* STATED PROBLEM *
Check each statement against the hitch thread, answering yes or no and quoting the words of the thread that decide it. 1. The dealer put in a Husky WD hitch that had friction sway control. 2. bearfans had to buy new bars to use the Reese dual cam. 3. The swaying on the way home happened in 20 mph winds.

* DOCUMENT EXCERPT *
━━━
# Husky WD with Reese old-style sway control



## bearfans (Apr 20, 2004)

Looking for some help....









Recently purchased a 28BHS and (before becoming a member of this wonderful forum) had the dealer install a Husky WD hitch with friction sway control. It worked pretty well on the trip home, until we had to make a pit stop for my 6-yr old son. The remaining 40 miles home from that point we were swaying pretty good in the 20mph winds.

After reading up on the different hitches here, I called a different local dealer and was told that I could purchase the Reese dual cam sway control and use it with the Husky bars (since I don't have the new Reese bars, it would have to be the older U bracket type of cam). My question to the forum is:

Does this sound right? 
Will the WD bars work correctly with the Reese dual cam? 
Is there anything else that I'm not thinking about?

Any information is greatly appreciated!!


----------



## hatcityhosehauler (Feb 13, 2004)

I would maybe call Reese, and ask them. I don't know how much a new set of Reese 800# bars would go for, or even if they would fit on the Husky hitch, but that might be a better route.

I do know the Reese bars have a slight hook in the end the rides in the cam, which is attached to the trailer tongue. I have never seen the Husky set up, so I don't know if they are the same or not.

I would not want to trust the lives of my family to the word of a salesman alone.

Tim


----------



## MikeyM (Mar 24, 2004)

Hi Bearfans.

Just a thought but did they set up your hitch correctly? We ran a Huskey setup for a while with a friction sway bar and it performed pretty well in all situations. Just curious because when we first picked up our trailer, the hitch setup was allllll wrong. Since I've learned about setups and such, it made a huge difference in tracking and towability when I tore it all down and re set it up.

Good luck. Mike.

PS - If you're not familiar with hitch head angles, spring bar angles, etc. and what they should be, let us know.. would be glad to help.


----------



## bearfans (Apr 20, 2004)

Thanks for the replies!!

I called a couple of local dealers and they filled me in on the Reese dual-cam. The older-style setup will work with the WD bars that we already had, so only had to buy the cam hardware. After talking with the dealer and having him show me the layout, did the initial setup myself of attaching the bolt-on cams to the WD bars tonight and will be setting up the rest of the gear tomorrow. Will let everyone know how it goes...first trip is tomorrow after I get the hitch set back up!!


----------



## aplvlykat (Jan 25, 2004)

Hi bearfan, From what I have read on the other forum it is critical that you torque the u-bolts to what reese specs otherwise they slip on the frame. good luck and have fun. Kirk


----------
━━━
* DATA LINES *
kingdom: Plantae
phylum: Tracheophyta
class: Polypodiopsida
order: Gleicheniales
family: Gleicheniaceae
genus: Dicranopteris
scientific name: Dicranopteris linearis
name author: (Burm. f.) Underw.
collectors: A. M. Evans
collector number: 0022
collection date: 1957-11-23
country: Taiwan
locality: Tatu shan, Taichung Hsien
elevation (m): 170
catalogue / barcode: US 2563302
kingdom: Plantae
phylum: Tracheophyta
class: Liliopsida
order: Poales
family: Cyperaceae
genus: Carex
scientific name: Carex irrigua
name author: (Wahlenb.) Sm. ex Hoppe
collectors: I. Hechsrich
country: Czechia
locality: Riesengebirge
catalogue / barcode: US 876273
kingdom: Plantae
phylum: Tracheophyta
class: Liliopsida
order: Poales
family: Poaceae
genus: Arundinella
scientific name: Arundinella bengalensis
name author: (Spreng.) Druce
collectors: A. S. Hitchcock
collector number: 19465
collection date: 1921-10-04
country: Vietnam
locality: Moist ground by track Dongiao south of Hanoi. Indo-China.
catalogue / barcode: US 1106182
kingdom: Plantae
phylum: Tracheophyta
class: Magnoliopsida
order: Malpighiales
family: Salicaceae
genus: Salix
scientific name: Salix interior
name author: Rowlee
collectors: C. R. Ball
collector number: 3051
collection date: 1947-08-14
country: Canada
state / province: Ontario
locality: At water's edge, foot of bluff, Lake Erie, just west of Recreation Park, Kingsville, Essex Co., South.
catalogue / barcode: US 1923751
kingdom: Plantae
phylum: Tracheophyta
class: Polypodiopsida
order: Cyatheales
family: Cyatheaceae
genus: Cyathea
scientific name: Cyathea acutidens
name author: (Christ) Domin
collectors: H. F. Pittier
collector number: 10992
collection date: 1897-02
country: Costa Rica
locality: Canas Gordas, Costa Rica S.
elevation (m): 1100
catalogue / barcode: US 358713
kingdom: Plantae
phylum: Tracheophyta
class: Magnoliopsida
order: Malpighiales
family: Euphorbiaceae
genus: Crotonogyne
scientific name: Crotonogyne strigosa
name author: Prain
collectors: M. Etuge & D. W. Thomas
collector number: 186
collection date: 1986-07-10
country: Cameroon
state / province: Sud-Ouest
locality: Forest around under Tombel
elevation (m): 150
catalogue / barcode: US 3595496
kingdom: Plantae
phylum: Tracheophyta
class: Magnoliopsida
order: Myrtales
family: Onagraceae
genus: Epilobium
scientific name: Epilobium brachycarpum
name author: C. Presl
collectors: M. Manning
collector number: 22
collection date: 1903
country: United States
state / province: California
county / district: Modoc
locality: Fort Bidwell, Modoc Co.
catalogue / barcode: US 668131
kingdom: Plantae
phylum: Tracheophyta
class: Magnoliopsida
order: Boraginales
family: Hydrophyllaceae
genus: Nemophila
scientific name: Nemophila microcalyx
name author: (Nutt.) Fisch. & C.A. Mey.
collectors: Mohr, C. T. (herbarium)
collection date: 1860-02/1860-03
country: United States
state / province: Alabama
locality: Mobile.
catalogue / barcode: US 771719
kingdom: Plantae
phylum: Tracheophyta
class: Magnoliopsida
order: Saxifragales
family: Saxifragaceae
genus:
━━━
* TASK RESULT *
1. Yes: "had the dealer install a Husky WD hitch with friction sway control"
2. No: "The older-style setup will work with the WD bars that we already had, so only had to buy the cam hardware."
3. Yes: "we were swaying pretty good in the 20mph winds"